Essentially, this means that whatever angle the light hits an object at is the angle it’ll bounce back at. You just need to make sure that your light isn’t reflecting back towards your camera, and it won’t show up in the shot.
It’s this same principle that often causes red-eye with built in flash. It shoots forward toward your subject, reflects off the back of the eye, and straight back into the lens. It’s the number one reason for getting the flash off your camera.
Of course, with glasses, there’s a larger area to reflect back the surroundings. They’re also usually convex (from the photographer’s perspective), so they can reflect back a fairly wide angle. Especially around the edges. You just have to make sure that your light is out far enough that it doesn’t reflect back toward the camera. The angle of your subject’s head also plays a big part.
The first tip that Joe offers is to favour broad lighting over short lighting. Broad lighting is when you light the side of the face aimed toward the camera. Short lighting is when you light from the far side of the face. Broad lighting in this instance sends the angle of reflection off a way from the camera. Short lighting often puts the camera right into the path of the reflected light.
You can see why in these two diagrams showing the angle of reflection.
One thing you have to remember, is that we live in a three dimensional world. So, we don’t have to move our lights off to the side, to the point where we’re not getting the results we want. We can also raise the lights, too. This means that the angle of reflection is now bouncing down at the floor, and not at your camera.
This one simple change makes a big difference.
Even with large modifiers, such as this 43″ umbrella, it’s pretty straightforward to get rid of reflections. Joe uses two in this example. One in front of the subject, and one overhead slightly behind as a hair light. The only difference between the two shots is that the umbrella has been raised in one to increase the angle of reflection, and send it down to the floor, not the camera.

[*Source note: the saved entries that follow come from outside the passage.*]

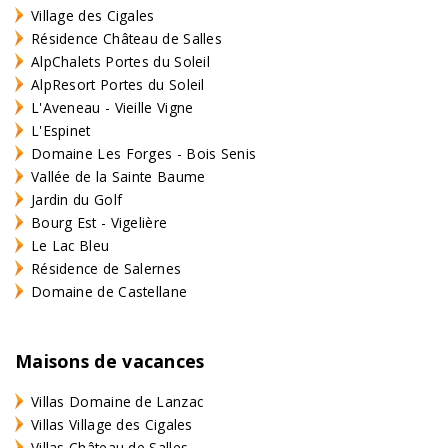
Village des Cigales
Résidence Château de Salles
AlpChalets Portes du Soleil
AlpResort Portes du Soleil
L'Aveneau - Vieille Vigne
L'Espinet
Domaine Les Forges - Bois Senis
Vallée de la Sainte Baume
Jardin du Golf
Bourg Est - Vigelière
Le Lac Bleu
Résidence de Salernes
Domaine de Castellane
Maisons de vacances
Villas Domaine de Lanzac
Villas Village des Cigales
Villas Château de Salles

Joe repeats this exercise with a shoot-through umbrella, a beauty dish and a medium sized softbox. Even with multiple light setups, getting rid of reflections is pretty easy, as illustrated by this four light setup.
So, forget all those silly tricks and workarounds by moving the subject’s glasses. Or even completely removing them. Some subjects just don’t look right without glasses if they’ve been wearing them for a decade or more.
If you just think about the angle of incidence and light the shot properly in the first place, they’re not a problem.